Work item
Once you find the line with "I shall build" in the data that follows, repeat it and every line after it exactly, through the line with "lugna de upphetsade".

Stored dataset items
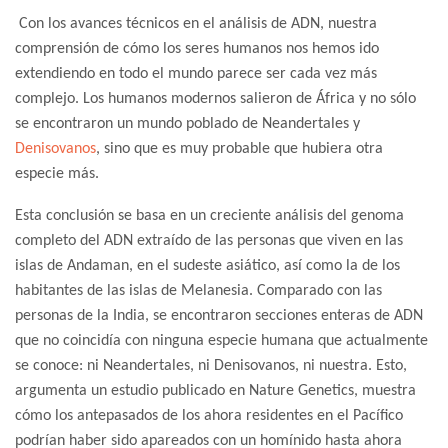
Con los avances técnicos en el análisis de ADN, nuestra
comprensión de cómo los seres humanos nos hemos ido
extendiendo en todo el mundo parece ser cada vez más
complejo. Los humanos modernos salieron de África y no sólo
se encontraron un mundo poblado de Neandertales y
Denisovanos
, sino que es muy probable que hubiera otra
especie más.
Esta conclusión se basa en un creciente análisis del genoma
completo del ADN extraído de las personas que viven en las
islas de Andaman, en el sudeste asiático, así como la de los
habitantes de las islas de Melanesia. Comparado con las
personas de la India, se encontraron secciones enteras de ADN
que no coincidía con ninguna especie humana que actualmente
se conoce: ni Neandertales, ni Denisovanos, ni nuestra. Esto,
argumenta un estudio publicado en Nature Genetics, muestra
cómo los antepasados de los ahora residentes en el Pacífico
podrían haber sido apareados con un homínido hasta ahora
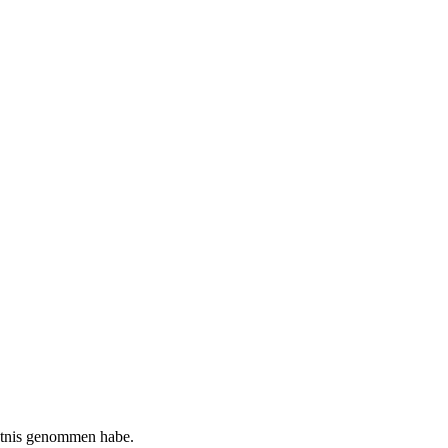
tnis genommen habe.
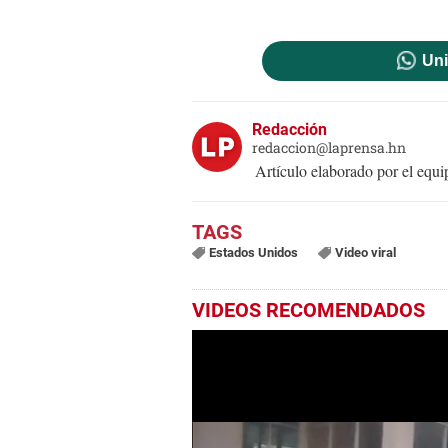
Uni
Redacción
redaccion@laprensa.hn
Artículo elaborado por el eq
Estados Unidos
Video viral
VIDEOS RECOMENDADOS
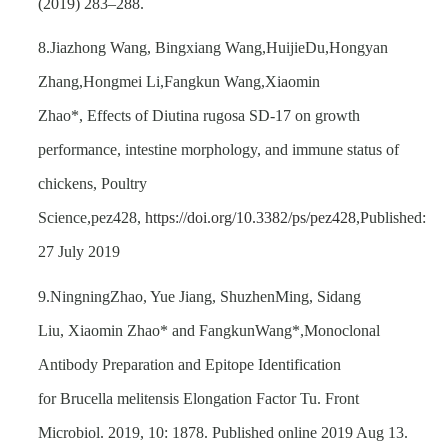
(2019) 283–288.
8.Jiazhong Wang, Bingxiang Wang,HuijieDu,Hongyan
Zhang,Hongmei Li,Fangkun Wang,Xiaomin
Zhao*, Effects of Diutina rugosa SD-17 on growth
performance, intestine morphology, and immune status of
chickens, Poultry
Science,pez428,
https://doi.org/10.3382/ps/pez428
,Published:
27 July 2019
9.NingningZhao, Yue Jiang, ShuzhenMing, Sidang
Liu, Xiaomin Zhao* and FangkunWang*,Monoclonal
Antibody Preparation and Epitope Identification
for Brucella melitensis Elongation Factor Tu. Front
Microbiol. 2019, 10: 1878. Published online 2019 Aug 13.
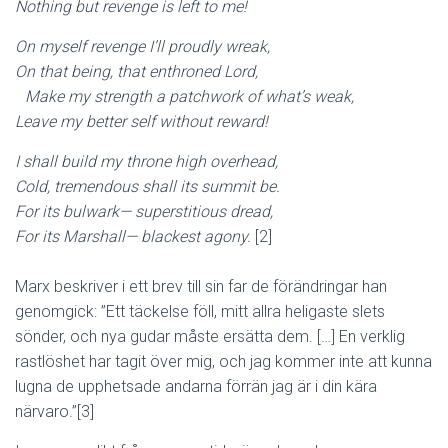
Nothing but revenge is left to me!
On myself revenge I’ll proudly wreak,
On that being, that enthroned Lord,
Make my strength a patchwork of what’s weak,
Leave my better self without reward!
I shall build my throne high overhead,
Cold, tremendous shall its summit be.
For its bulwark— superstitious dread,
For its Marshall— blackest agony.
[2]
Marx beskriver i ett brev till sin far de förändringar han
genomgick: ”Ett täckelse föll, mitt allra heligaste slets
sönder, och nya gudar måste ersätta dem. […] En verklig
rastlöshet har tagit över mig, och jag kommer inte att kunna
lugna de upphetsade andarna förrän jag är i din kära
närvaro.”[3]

Exercise response
I shall build my throne high overhead,
Cold, tremendous shall its summit be.
For its bulwark— superstitious dread,
For its Marshall— blackest agony.
[2]
Marx beskriver i ett brev till sin far de förändringar han
genomgick: ”Ett täckelse föll, mitt allra heligaste slets
sönder, och nya gudar måste ersätta dem. […] En verklig
rastlöshet har tagit över mig, och jag kommer inte att kunna
lugna de upphetsade andarna förrän jag är i din kära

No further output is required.